> _Information_:
..............................
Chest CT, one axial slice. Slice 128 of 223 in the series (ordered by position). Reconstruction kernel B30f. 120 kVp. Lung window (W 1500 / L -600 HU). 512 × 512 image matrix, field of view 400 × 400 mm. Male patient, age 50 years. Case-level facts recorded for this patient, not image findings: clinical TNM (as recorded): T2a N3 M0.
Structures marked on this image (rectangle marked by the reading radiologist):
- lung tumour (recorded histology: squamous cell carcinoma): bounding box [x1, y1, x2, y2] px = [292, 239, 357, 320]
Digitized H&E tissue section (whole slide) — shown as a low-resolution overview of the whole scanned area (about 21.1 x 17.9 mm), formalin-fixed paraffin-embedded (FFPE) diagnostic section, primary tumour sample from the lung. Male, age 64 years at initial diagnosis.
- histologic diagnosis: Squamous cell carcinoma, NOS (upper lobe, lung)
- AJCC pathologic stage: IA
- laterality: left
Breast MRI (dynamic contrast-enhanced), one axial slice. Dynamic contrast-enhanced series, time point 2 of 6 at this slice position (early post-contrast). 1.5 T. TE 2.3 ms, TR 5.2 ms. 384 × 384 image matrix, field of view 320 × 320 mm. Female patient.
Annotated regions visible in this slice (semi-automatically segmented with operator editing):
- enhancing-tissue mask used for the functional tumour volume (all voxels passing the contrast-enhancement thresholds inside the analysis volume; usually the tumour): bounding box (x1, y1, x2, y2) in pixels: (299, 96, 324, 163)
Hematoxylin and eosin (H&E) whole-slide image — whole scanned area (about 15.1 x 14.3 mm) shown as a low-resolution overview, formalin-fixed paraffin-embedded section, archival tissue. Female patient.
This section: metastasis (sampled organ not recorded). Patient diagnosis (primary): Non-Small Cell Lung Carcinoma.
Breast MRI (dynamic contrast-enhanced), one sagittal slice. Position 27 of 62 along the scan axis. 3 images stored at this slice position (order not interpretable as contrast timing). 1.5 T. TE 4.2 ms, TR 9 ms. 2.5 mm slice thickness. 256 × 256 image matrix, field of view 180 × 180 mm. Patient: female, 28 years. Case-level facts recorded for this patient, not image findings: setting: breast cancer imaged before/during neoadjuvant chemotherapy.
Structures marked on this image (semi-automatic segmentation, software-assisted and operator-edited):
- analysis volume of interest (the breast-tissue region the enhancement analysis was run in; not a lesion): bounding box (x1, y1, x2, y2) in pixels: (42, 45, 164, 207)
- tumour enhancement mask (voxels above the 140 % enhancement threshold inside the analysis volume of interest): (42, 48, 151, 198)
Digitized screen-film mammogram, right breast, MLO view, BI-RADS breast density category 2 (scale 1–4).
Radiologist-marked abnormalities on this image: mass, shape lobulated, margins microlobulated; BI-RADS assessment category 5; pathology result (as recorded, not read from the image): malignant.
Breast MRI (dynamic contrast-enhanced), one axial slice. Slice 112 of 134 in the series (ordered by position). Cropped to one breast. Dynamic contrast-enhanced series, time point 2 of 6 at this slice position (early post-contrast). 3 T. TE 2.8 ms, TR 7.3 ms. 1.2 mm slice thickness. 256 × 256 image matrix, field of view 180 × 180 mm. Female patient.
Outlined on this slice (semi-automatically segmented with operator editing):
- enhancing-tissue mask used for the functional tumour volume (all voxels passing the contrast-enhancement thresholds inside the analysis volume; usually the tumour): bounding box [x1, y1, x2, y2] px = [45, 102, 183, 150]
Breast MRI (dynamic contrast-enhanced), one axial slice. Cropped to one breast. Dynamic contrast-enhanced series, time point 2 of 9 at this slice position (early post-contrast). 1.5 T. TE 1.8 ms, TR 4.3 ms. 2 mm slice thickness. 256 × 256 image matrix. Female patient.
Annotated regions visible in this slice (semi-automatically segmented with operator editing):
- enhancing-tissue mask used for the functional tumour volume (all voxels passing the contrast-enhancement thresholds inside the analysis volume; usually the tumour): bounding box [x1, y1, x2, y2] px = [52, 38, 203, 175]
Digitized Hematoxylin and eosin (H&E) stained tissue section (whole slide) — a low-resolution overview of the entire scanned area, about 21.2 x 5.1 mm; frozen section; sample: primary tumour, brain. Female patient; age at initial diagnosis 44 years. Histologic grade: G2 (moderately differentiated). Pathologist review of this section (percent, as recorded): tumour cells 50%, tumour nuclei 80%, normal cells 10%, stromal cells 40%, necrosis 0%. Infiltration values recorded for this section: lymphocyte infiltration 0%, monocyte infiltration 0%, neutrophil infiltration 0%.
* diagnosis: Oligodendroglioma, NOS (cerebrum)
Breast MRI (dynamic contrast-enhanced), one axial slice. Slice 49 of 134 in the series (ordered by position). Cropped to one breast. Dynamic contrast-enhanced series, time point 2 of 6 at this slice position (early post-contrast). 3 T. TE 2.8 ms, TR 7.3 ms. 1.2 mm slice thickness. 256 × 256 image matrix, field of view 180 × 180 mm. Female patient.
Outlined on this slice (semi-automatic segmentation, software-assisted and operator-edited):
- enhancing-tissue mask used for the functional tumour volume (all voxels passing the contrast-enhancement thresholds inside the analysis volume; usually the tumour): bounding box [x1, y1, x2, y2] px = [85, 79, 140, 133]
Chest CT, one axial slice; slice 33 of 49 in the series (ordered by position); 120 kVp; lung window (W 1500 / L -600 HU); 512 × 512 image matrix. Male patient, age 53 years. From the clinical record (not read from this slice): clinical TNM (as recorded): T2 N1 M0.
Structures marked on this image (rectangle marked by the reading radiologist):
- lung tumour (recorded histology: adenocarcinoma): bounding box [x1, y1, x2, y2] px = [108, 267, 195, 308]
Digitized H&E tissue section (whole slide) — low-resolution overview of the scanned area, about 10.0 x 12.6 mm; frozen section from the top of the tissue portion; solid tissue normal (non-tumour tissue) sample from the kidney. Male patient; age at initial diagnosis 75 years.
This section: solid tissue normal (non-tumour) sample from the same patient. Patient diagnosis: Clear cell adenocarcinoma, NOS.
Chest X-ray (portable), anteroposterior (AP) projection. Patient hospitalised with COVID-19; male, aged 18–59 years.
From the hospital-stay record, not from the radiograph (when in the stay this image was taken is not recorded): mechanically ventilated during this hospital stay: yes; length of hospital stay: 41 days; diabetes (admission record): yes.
..............................
Looking at the data above, write out exactly the lines that start at the one containing "96, 324, 163)" and end at the one containing "Breast MRI (dynamic contrast-enhanced), one sagittal"; include both and nothing beyond.

> _Answer box_:
- enhancing-tissue mask used for the functional tumour volume (all voxels passing the contrast-enhancement thresholds inside the analysis volume; usually the tumour): bounding box (x1, y1, x2, y2) in pixels: (299, 96, 324, 163)
Hematoxylin and eosin (H&E) whole-slide image — whole scanned area (about 15.1 x 14.3 mm) shown as a low-resolution overview, formalin-fixed paraffin-embedded section, archival tissue. Female patient.
This section: metastasis (sampled organ not recorded). Patient diagnosis (primary): Non-Small Cell Lung Carcinoma.
Breast MRI (dynamic contrast-enhanced), one sagittal slice. Position 27 of 62 along the scan axis. 3 images stored at this slice position (order not interpretable as contrast timing). 1.5 T. TE 4.2 ms, TR 9 ms. 2.5 mm slice thickness. 256 × 256 image matrix, field of view 180 × 180 mm. Patient: female, 28 years. Case-level facts recorded for this patient, not image findings: setting: breast cancer imaged before/during neoadjuvant chemotherapy.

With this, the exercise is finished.